Hi all, longtime lurker, first time poster.

I recently installed Windows 7 Professional on my new PC and Windows Media Player displays "DIRECTV2PC Media Server" in the listing panel. I can see the list of recorded shows on my HR23, but when I try to play them it shows an error message saying "Windows Media Player cannot play the file. The Player might not support the file type or might not support the codec that was used to compress the file." What do I need to do to play these shows?

Thanks for any help.


----------



## bwaldron

Pauli said:


> What do I need to do to play these shows?


The DirecTV2PC software client is required.


----------



## MikeW

When you launch the DirecTV2PC software for the first time, it downloads the necessary codecs from DirecTV. Maybe you can install the software to get the codecs then view the programs through the media player.


----------



## veryoldschool

DirecTV2PC isn't a supported Codec with Windows 7.


----------



## xzi

What you are seeing is just the UPnP Discovery bubble telling you there is a DIRECTV DLNA device on your network that you can share Media Player with if you choose, that's all.


----------



## Pauli

Thanks guys -- I downloaded the client and installed. Unfortunately, my monitor is not HDCP-compliant, so I am unable to get it to work yet (no DVI-VGA adapter either).

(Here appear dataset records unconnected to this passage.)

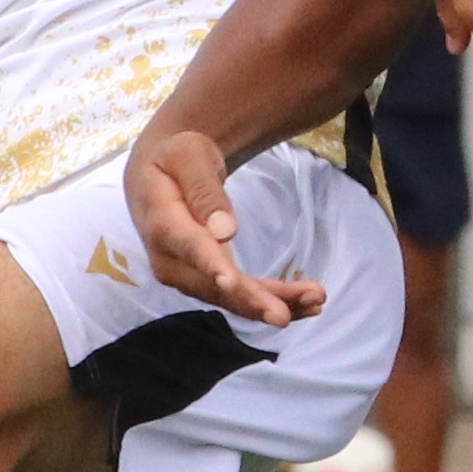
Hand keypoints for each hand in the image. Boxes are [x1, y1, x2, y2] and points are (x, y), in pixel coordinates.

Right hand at [127, 125, 323, 322]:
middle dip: (251, 299)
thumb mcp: (188, 156)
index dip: (211, 266)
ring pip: (228, 297)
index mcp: (162, 222)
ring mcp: (185, 274)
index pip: (189, 246)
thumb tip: (225, 231)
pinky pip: (236, 295)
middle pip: (212, 285)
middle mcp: (169, 258)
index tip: (232, 283)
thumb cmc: (176, 157)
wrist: (158, 175)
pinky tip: (304, 303)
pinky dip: (270, 299)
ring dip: (270, 303)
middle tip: (286, 315)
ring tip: (314, 303)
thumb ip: (204, 190)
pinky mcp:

So, just to get this straight, WMP is showing "DIRECTV2PC Media Server" because the the HR23 is connected to the network?


----------



## Stuart Sweet

xzi is absolutely right. The DIRECTV2PC service is partially compatible with DLNA and as such, any device with DLNA compatibility will see it. However, without the appropriate credentials, the device won't be able to get programming, and DIRECTV2PC is the only program with appropriate credentials.

And Pauli, yes, that's right. WMP is seeing a uPNP server and reporting it.


----------



## Pauli

Thanks for the info and quick response!


----------



## barryb

Pauli said:


> Thanks for the info and quick response!


:welcome_s to DBSTalk!


----------